USB is integrated into a single standardized connector, so data transfers must be performed by time-sharing of the protocol bus. Since all USB peripheral devices use the same basic protocol, in order to allow data contents to convey different meanings, it is necessary to use an upstream software stack closer to the application for processing, as well as to handle the concept of time.

USB achieves this by categorizing transfers into 4 types: Interrupt, Bulk, Isochronous, and Control. The peripheral devices can achieve optimal communication by selecting the most suited method of transfer.

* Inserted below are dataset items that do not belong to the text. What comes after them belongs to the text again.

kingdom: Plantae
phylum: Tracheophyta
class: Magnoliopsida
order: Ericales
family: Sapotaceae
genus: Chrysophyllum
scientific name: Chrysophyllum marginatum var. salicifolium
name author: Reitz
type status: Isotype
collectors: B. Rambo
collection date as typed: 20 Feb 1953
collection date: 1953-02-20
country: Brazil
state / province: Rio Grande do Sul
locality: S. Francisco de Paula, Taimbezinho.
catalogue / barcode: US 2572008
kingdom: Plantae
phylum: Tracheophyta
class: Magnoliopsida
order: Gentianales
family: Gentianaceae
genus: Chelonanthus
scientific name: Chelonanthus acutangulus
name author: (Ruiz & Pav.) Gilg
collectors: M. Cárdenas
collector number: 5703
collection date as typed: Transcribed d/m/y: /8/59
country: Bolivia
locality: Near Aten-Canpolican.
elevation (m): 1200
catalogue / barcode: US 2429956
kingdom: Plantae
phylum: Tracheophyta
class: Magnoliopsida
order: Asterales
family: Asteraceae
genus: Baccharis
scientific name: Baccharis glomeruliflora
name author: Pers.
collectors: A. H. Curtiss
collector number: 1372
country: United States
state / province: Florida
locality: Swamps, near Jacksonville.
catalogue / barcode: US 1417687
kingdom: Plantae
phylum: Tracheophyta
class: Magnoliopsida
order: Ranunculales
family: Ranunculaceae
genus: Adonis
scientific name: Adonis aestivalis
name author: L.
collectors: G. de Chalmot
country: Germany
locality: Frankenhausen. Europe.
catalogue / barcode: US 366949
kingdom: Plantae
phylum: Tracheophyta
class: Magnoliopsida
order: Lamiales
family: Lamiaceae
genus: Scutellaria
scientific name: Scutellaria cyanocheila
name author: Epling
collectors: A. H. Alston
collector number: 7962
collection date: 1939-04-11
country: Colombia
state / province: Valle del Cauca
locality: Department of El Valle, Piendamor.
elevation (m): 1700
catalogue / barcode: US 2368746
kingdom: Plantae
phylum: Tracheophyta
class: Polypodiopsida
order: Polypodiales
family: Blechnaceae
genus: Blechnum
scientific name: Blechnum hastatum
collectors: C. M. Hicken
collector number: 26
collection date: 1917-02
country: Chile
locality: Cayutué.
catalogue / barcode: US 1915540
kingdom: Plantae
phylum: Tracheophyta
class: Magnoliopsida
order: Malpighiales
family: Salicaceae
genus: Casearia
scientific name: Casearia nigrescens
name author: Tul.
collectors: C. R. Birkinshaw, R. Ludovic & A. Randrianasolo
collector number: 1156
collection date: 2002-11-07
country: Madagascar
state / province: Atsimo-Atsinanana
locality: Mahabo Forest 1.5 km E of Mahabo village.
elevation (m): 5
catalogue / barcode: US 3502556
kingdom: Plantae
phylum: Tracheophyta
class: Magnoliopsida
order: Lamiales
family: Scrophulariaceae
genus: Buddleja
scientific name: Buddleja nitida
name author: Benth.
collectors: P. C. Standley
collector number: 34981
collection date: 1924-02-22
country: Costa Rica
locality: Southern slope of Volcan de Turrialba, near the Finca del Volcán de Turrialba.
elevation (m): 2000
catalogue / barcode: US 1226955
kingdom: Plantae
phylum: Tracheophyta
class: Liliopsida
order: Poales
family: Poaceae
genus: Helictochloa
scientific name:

In terms of data transfer rate, USB 1.x supports full-Speed transfers at 12 Mbps and low-Speed transfers at 1.5 Mbps. USB 2.0 further supports high-Speed transfers at 480 Mbps.


  Control Transfer Bulk Transfer Interrupt Transfer Isochronous Transfer
Features Used to transfer information for controlling and configuring peripheral devices. Used for aperiodic transfer of large data. Used to transfer periodic and low-bandwidth data. Used for transfers that need to be performed in real-time.
high-Speed 480Mbps 64 byte/packet 512 byte/packet 1-1024 byte/packet 1-1024 byte/packet
full-Speed 12Mbps 8,16,32,64 byte/packet 8,16,32,64 byte/packet 1-64 byte/packet 1-1023 byte/packet
low-Speed 1.5Mbps 8 byte/packet - 1-8 byte/packet -
Priority of transfer 3 3 2 1
Principal Use All devices Printers, scanners, digital cameras, FDD, CD-ROM, and other devices requiring high-reliability transfers Mouse, Keyboard, Joy-stick etc. Speaker, Microphone, Telephone etc.


Under USB 1.x, an Interrupt or Isochronous transfer to a particular endpoint could only be performed once per frame (described later). Under USB 2.0, up to 3 transfers can be performed per microframe (also described later). Under USB 1.x, the transfer rate for a particular endpoint is limited to a maximum of 1,023 Kbyte/s, even for Isochronous transfers. On the other hand, under USB 2.0, the transfer rate for Interrupt and Isochronous transfers may be as high as 8 x 3 x 1,024 Kbyte/s.


Four Types of Data Transfer

Interrupt Transfer

Human interface devices such as mice, keyboards, and joysticks are expected to be capable of processing input signals fast enough so that the users do not feel a "lag." Traditionally, detected input signals were handled as interrupt requests; however, with USB, processes cannot be started as interrupt requests from the input device, as all data transfer requests are initiated by the host. To work around this issue, the host "polls" the input device periodically, for example every 10 ms, which is quick enough for reflecting keyboard inputs to the screen without irritating the user. Under the USB specification, this method with the host periodically transferring data is referred to as an "Interrupt transfer."
The 1.5 Mbps low-Speed specification was designed primarily for low-cost input devices, and is available only for use by devices that use the Interrupt transfers. Note that mice, keyboards, and other input devices also require the use of Control transfers.


Bulk Transfer

Image input devices, printing devices, and storage devices such as printers, scanners, digital cameras, memory card reader/writers, FDD, and DVD recorders are expected to transfer large volumes of data with accuracy (i.e. without loss of data). For example, it is not acceptable for printers to output faulty printouts due to corrupted data. "Bulk transfer" can provide data transfers with high reliability. In order to maximize utilization of the bus, however, Bulk transfers cannot be temporally controlled.
Data transfer rates for image input devices, printing devices, and storage devices vary greatly depending on the availability of the bus. Hence, Bulk transfer is not suited for applications that require strict management of the transfer rate. Note that image devices, printing devices, and storage devices also require the use of Control transfers.


Isochronous Transfer

Audio and video devices such as speakers, microphones, telephones, and video conferencing devices are expected to be capable of maintaining the concept of time. That is, the devices must be able to transfer a certain amount of data on a periodic basis. USB uses frames (or microframes in USB 2.0) to divide time into units, during which all data transfers are executed.
The most important requirement for "Isochronous transfers" is to transfer a constant amount of data over each time period. Hence, failed transfers are not retried under USB, as doing so will make it difficult to maintain a consistent flow of time. Note that speakers and other audio/video devices also require the use of Control transfers.


Control Transfer

Unlike Interrupt, Bulk, and Isochronous transfers, Control transfers have rules about the content of the transferred data.
Control transfers are used to exchange device details, allocate USB addresses, and configure devices, and are hence used by all devices.